Cyprus creates inter-ministerial Schengen Task Force to keep 2026 accession on schedule

Cyprus creates inter-ministerial Schengen Task Force to keep 2026 accession on schedule
Cyprus took a concrete step toward joining the passport-free Schengen Area on 22 October by establishing an inter-ministerial Schengen Task Force housed in the Ministry of Foreign Affairs. According to the policy note released the same day, the new body brings together the ministries of interior, justice, finance and transport, plus police, customs and data-protection authorities, to coordinate “last-mile” compliance work in six priority fields: external‐border management, visa issuance, police cooperation, returns, personal-data safeguards and full connection to the Schengen Information System (SIS).
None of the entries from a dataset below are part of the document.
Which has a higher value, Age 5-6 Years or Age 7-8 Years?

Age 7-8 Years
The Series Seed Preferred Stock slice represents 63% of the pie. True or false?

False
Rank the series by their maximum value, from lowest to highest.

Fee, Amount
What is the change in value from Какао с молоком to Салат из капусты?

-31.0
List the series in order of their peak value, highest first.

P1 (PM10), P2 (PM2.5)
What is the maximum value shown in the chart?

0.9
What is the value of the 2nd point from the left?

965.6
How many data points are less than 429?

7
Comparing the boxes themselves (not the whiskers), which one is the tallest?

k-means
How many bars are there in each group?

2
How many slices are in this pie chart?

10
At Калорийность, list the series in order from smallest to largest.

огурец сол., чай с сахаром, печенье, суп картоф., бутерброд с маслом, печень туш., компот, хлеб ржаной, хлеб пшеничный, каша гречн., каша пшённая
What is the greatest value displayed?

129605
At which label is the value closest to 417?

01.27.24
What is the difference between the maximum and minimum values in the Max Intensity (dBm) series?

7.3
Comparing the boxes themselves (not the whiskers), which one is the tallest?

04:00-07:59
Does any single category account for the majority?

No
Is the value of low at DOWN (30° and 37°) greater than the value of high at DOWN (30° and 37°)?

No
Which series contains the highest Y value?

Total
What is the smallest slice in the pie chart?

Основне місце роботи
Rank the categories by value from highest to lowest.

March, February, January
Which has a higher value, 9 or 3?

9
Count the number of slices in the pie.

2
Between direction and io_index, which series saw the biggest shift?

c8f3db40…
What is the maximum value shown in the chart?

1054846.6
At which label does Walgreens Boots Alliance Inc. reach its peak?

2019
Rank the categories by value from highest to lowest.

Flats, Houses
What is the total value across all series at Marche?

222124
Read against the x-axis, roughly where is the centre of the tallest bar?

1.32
The Task Force will meet monthly and report progress directly to the Council of Ministers. An accelerated roadmap sets interim deadlines: biometric enrolment booths at the Republic’s two international airports by February 2026; live data exchange with SIS by April; and an external-borders evaluation by a joint EU inspection team in June. Officials said €42 million of EU cohesion funding has already been earmarked for hardware and training.

Business-travel associations welcomed the move. Cyprus’s absence from Schengen means corporate travellers still face passport checks when connecting through other EU hubs, adding up to 45 minutes to journey times and complicating multi-country itineraries. Joining Schengen would eliminate those checks, align Cyprus’s visa code with the rest of the bloc and allow the island to issue uniform short-stay visas—key for regional headquarters that shuttle staff between Cyprus and mainland Europe.

Immigration lawyers, however, caution that Cyprus must still prove it can police the 180-kilometre UN-patrolled buffer zone separating the government-controlled south from the Turkish-administered north. Brussels will insist on credible contingency plans to prevent irregular crossings once internal borders disappear. The Task Force said it will work closely with UNFICYP and FRONTEX to design joint patrol protocols and deploy mobile surveillance towers along vulnerable stretches of the Green Line.

For global-mobility managers, the message is clear: although full Schengen membership is not expected before the second half of 2026, companies relocating staff to Cyprus can now plan on an aligned visa regime and frictionless onward travel inside the EU within 18-24 months. HR teams should start auditing travel-policy language, especially Schengen-stay limits, to avoid compliance gaps once Cyprus makes the leap.